# [TRECHO APRESENTADO]
^^^^

O esquema de viagem livre pelo bosque, sendo necessário resolver o que pode ser considerado como puzzles pelo caminho para desbloquear acesso a novas áreas, rapidamente pode trazer monotonia pois o jogador fica um pouco perdido sem saber o que fazer. Ao interagir com pontos específicos do bosque, o jogador vai criar progressão e vai por instantes viajar para outros pontos e começam a surgir as tais interrogações, "Será isto um sonho?", "São estes outros eventos que vejo a realidade?"
A sensação que Datura deixa é a de uma demonstração glorificada pelo uso do PlayStation Move, mas quando algumas das tarefas que recorrem ao controlo por movimento são tão banais quanto se pode conceber, a gameplay começa a mostrar sinais de desgaste e a tal sensação de imersão causada pelo ambiente em si vai desaparecendo. A tentativa de elevar uma narrativa e consequentes sensações com o recurso ao Move é no papel uma boa ideia mas quando as ações em si não empurram as barreiras que conhecemos sobre o produto em si pouco podemos fazer para contrariar a sensação de querer algo mais.
"É desde logo aparente que Datura não é um produto tradicional, assim que começamos a jogar percebemos estar perante algo diferente"
Especialmente porque Datura não se livra de alguns dos problemas que ocasionalmente afetam vários jogos Move, até mesmo os para ele feitos a 100%, que estão relacionados com o registo de movimentos em si. Jogar Datura com o Move torna a experiência suave e fluída, a curva de aprendizagem é extremamente curta e com naturalidade começamos a controlar Datura. No entanto, quando alguns movimentos não são recriados com tanta suavidade e até quando não conseguimos efetuar alguns, a imersão é quebrada e sentimos que uma sintonia que deveria ser perfeita não o é.

^^^^

# [ENUNCIADO DA TAREFA]
No trecho sobre Datura, como é descrita a curva de aprendizagem quando se joga com o Move?

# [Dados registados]
^^^^

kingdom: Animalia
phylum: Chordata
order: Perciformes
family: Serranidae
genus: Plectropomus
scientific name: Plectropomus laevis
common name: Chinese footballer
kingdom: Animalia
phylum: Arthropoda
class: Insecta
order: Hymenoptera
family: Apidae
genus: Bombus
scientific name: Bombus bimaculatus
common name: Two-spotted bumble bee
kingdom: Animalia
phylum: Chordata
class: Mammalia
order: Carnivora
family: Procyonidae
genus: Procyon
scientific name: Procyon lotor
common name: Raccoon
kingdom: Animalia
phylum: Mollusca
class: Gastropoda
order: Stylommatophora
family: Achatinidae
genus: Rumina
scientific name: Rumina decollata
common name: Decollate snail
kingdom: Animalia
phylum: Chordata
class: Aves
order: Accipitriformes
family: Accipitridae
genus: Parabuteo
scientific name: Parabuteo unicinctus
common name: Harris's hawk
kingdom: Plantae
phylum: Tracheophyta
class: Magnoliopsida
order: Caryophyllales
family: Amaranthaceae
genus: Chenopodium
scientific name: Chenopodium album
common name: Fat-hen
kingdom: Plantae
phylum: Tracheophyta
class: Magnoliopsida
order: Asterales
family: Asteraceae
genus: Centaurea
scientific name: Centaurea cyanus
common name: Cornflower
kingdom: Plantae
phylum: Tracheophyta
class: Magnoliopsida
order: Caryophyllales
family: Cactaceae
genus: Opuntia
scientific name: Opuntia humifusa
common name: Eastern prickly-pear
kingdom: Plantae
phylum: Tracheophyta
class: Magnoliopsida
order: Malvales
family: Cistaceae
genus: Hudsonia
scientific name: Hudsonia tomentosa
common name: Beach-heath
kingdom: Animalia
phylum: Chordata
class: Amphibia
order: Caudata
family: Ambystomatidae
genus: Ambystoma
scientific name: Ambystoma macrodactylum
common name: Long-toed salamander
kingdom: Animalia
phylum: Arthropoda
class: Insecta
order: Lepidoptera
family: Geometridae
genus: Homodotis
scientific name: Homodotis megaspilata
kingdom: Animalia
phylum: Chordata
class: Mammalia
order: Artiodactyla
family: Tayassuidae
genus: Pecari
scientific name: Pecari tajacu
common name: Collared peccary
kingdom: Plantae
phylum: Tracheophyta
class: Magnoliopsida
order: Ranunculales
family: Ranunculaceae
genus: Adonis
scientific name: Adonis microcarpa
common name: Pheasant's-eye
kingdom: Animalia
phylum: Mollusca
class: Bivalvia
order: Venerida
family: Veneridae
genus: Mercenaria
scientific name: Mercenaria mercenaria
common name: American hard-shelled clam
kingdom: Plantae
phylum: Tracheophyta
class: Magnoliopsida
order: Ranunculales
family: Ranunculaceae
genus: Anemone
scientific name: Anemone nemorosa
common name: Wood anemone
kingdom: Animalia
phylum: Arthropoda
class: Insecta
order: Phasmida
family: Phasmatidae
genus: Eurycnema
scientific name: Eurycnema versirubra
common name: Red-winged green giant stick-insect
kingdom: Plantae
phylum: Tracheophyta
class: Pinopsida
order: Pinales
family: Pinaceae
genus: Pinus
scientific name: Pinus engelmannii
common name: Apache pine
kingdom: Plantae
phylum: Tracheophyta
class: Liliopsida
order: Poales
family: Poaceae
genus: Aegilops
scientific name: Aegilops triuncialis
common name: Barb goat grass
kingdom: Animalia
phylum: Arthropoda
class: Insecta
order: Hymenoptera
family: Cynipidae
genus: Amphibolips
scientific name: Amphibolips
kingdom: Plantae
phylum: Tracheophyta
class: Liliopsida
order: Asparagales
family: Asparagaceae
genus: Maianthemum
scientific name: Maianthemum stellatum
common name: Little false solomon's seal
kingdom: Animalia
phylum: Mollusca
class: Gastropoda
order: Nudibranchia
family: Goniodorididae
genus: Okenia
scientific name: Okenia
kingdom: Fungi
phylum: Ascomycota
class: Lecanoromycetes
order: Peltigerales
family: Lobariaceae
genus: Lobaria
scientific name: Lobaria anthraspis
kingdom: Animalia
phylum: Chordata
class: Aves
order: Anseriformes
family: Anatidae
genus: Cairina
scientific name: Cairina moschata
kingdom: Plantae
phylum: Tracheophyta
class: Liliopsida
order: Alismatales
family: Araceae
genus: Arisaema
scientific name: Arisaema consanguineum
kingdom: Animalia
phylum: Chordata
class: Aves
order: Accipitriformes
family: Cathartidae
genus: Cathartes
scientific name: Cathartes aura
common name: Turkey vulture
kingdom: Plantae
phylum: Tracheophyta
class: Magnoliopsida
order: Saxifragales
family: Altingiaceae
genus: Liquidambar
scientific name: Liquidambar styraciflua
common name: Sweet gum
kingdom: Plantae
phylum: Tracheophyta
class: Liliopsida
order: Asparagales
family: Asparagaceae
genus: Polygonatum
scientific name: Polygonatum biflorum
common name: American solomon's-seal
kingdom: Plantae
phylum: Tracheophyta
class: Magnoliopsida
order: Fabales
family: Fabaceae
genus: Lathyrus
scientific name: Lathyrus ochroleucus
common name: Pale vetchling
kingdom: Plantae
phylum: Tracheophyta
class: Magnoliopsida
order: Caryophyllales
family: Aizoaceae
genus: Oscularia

^^^^

# [ESPAÇO PARA RESPOSTA]
A curva de aprendizagem é descrita como extremamente curta.